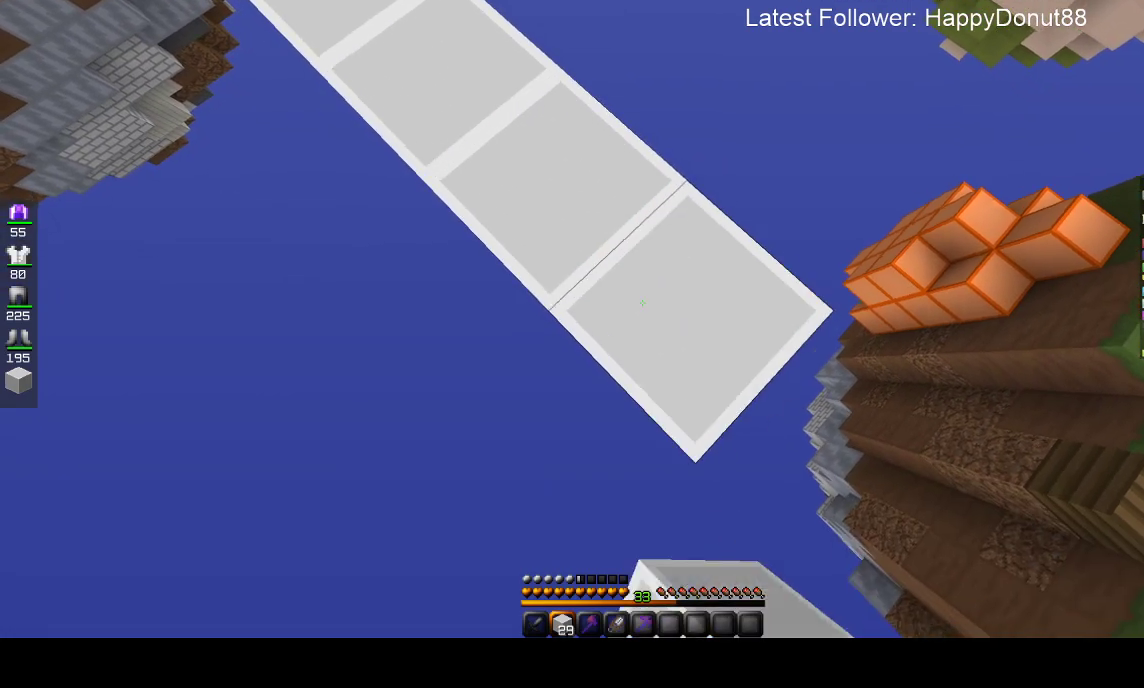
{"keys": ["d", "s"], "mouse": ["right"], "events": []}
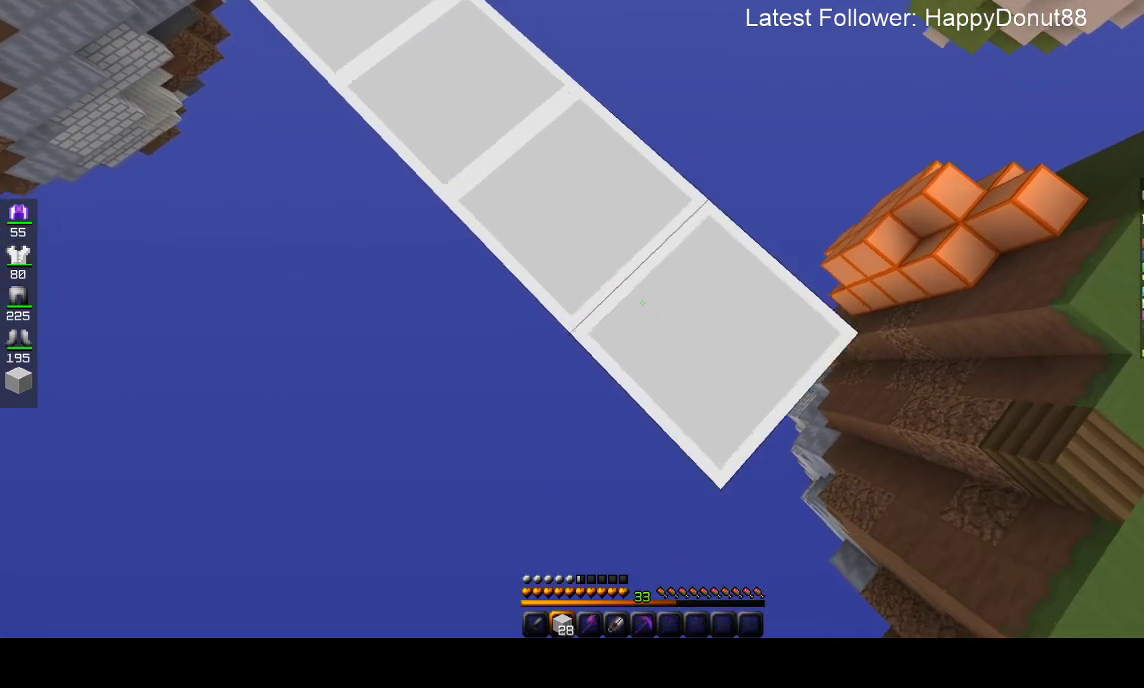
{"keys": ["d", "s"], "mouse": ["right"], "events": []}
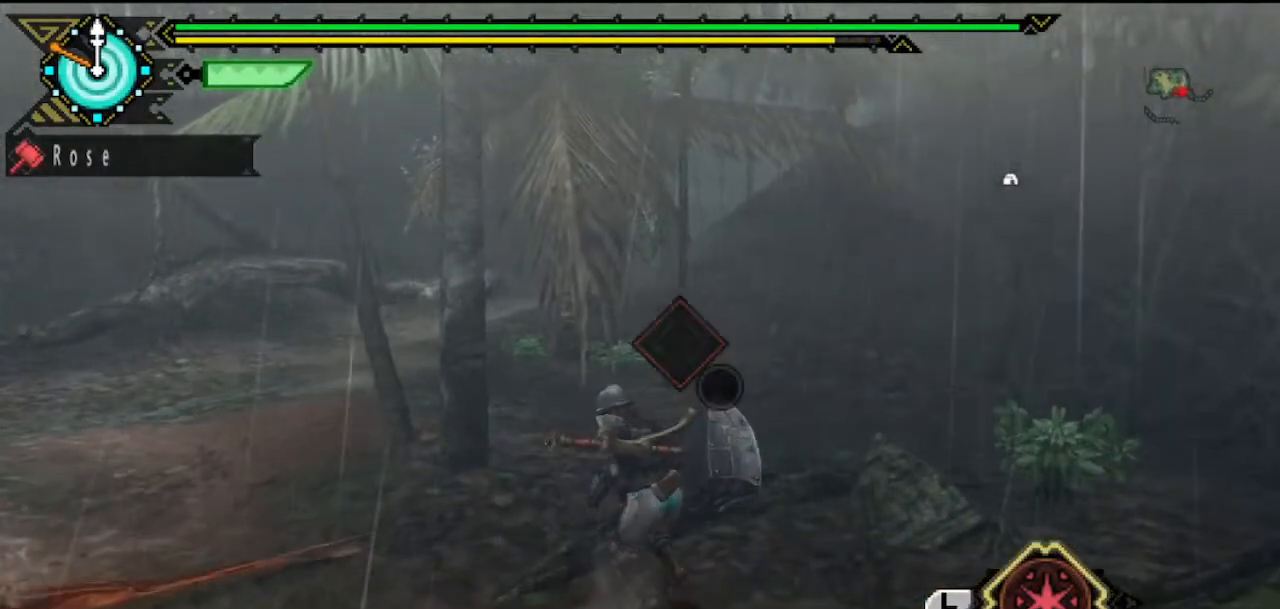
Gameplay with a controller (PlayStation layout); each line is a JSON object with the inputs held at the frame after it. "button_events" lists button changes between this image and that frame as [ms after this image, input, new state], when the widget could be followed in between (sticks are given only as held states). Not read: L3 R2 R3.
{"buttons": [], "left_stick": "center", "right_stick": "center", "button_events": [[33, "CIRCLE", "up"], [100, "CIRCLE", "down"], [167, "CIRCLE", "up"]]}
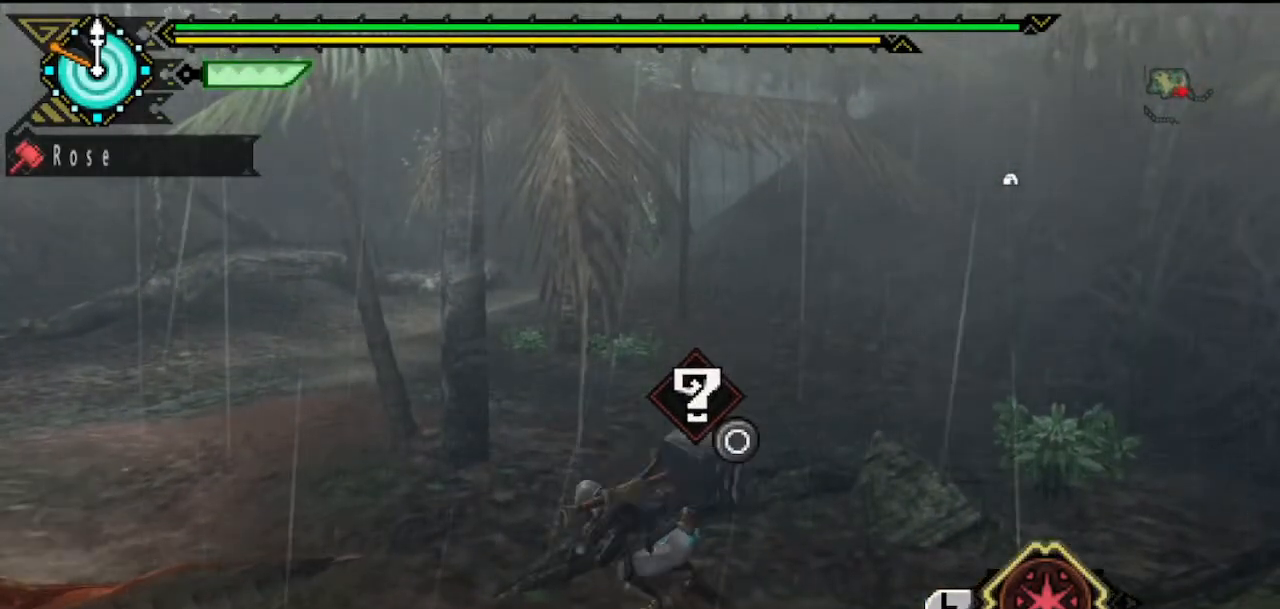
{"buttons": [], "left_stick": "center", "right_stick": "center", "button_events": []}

- What to work on:
To answer, repeat exactly the lines from the line containing "Gameplay with a" through the last line of the data above, leaving out all pictures.

- Written solution:
Gameplay with a controller (PlayStation layout); each line is a JSON object with the inputs held at the frame after it. "button_events" lists button changes between this image and that frame as [ms after this image, input, new state], when the widget could be followed in between (sticks are given only as held states). Not read: L3 R2 R3.
{"buttons": [], "left_stick": "center", "right_stick": "center", "button_events": [[33, "CIRCLE", "up"], [100, "CIRCLE", "down"], [167, "CIRCLE", "up"]]}
{"buttons": [], "left_stick": "center", "right_stick": "center", "button_events": []}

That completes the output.